A lot of people did.
She got up, slung the contents of a full glass of gin and lime in the fat man’s face and said, quite loudly and in a very beautiful voice that had a cockney accent, “You rotten bleeder! Well damn you, then. Get lost.”
(Maureen’s voice was lovely. When I heard her sing to her piano, the songs of Ivor Novello, Cole Porter, The Beatles, she had no trace of any accent. Hers was a clear rich soprano, silvery on the higher notes and plum-lush in the lower register. She’d sung professionally in her early youth. There’d been talk of light opera, the stage. But her husband happened instead. Back then, the late fifties, women’s careers often finished at the altar.)
The fat man rose. He wiped his face, swore, and left her. He stalked past my table.
Even then I used to be careful who I stared at, or at whom I stared, mitigating my glances into something more clandestine, so I hoped.
But Maureen Parner merely got to her feet and went into the Ladies.
As for me, my head was now ringing like a bell. I too hoisted my thin frame upright, left most of my drink, and wavered out into the misty night.
I was sitting on the bench by the bus-stop in the main road when she emerged from the Feathers. She wasn’t drunk. She had spruced up her pale pink lipstick and relacquered her hair – not that I could have worked that out then, she just looked fresh, almost new. She came straight along the pavement and sat down beside me, about a foot away.
“Has it gone?”
“I beg your…”
“The bus. The 176.”
“Er, no.”
That was my bus, too.
“Thank God,” she said. “My watch’s stopped. Thought I’d missed it. Then it’s only the other one and all round the houses. Get home at midnight.”
“Yes.”
She faced front. After a minute she opened her bag and took out a packet of cigarettes.
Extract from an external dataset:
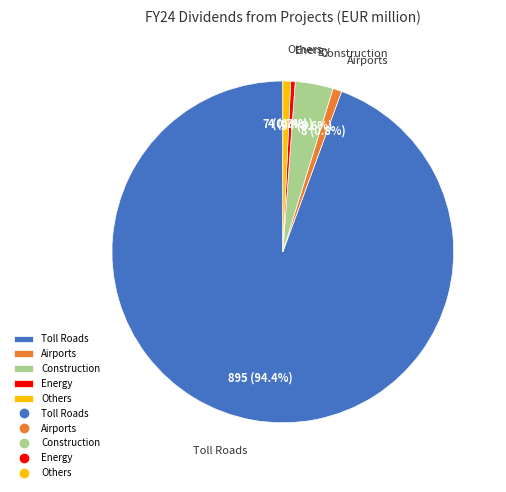

What is the total percentage of Airports and Toll Roads?

95.3%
She lit one then turned to me. “Sorry, do you smoke?”
“Not – yes.”
“Like one?”
I didn’t often smoke, it had never got a hold on me, t
ry to let it as I had. And I didn’t want one now, I felt saddled enough by booze. But I said, “Thank you.”
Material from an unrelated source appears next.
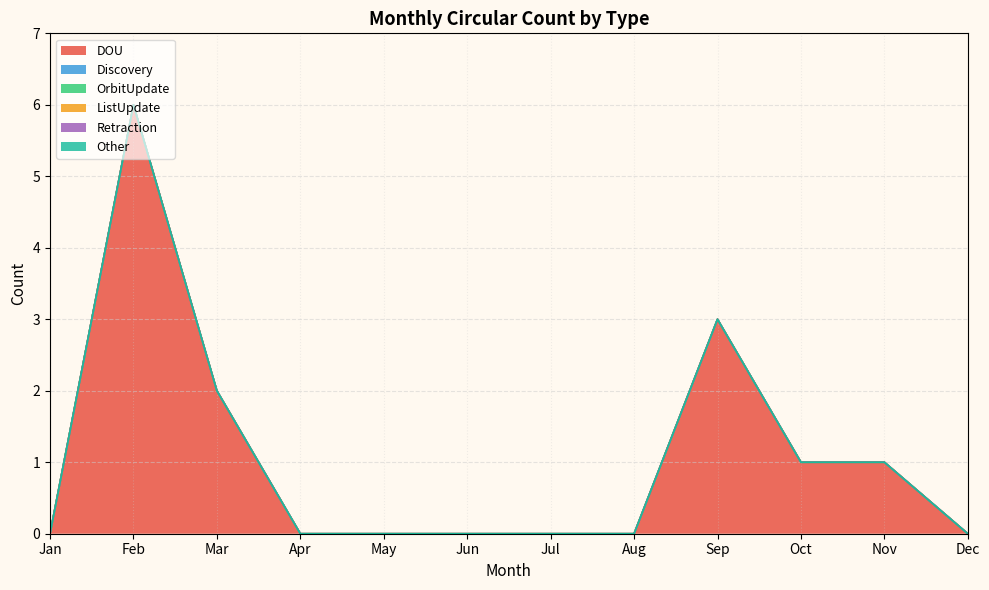

The value of Discovery at May is 0. True or false?

True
She let me choose the cigarette, then let me light it from hers. This was very thrilling, strange, disturbing. I could smell her powder and scent. She said, “Don’t you speak nicely.”
“Er…”
“I suppose everybody bloody saw all that in there.”
I said nothing.
She said, “He’s an absolute bastard. Don’t know why I put up with him so long. And now he’s seen someone he likes more than me. Some twenty-one-year-old bloody tart no doubt, miniskirt up her arse and thinks he’s got some money. Which he hasn’t, I could tell her. Worse than my Graham,” she added. She had turned again and looked on out into the damp smoke of the night. Across the road cars, the odd last bus, sparkled by; vehicles were scarce now because it was well after eleven, and on such roads, in those days, much of the traffic had eased by then.
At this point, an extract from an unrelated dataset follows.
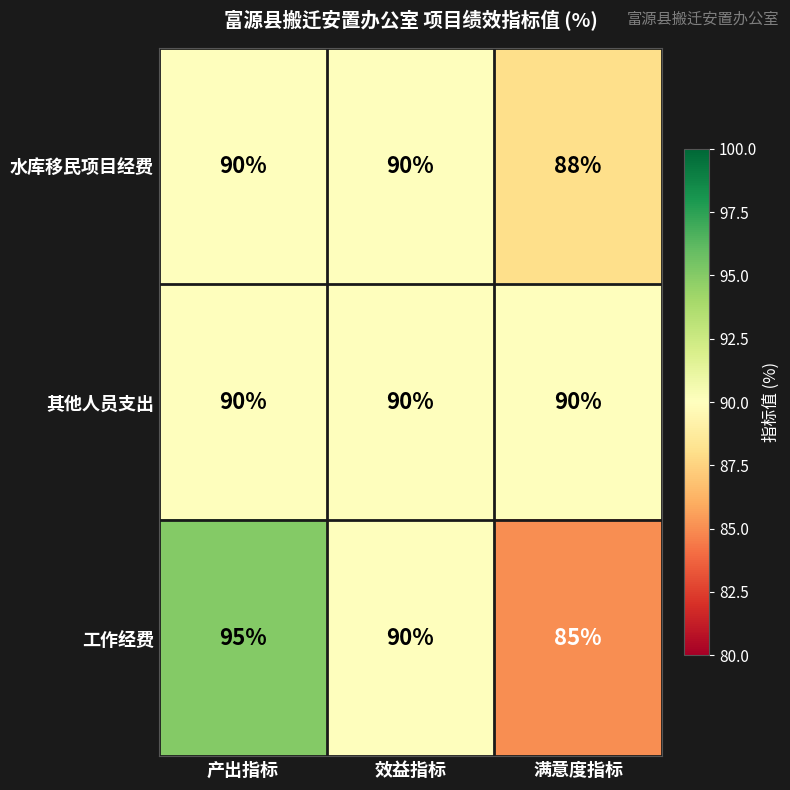

Where does the 工作经费 series first go above 90?

产出指标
She had a face that made me look. It wasn’t pretty particularly, not beautiful or even very original. But it was a real face, flesh and blood, and with make-up tastefully applied, and she had such a nice smell. And her mouth was… I kept looking at her mouth.
Finally she said in a brisk sensible tone, “This damned bus isn’t coming, is it? Cancelled it, the buggers.” I had never, then, heard a woman of Maureen’s age, (which was actually about thirty-three) swear such a lot. It had a kind of daring to it, a finesse. She said, “D’you fancy some fish and chips? There’s a place down College Road. Just make it. Come on, you look like you could do with a good meal.”
I scrambled up and went after her, frantically going over in my mind how much money I had left in my brand new wallet. Her high heels clipped along the pavement, and when I got level, she reached across with a weightless gesture and took my arm, as though we had been doing this for months. Only then was I quite sure that I, though so short and she in her heels, was still a good four inches the taller. And that was the moment I felt the rush of desire, the enchantment of relief.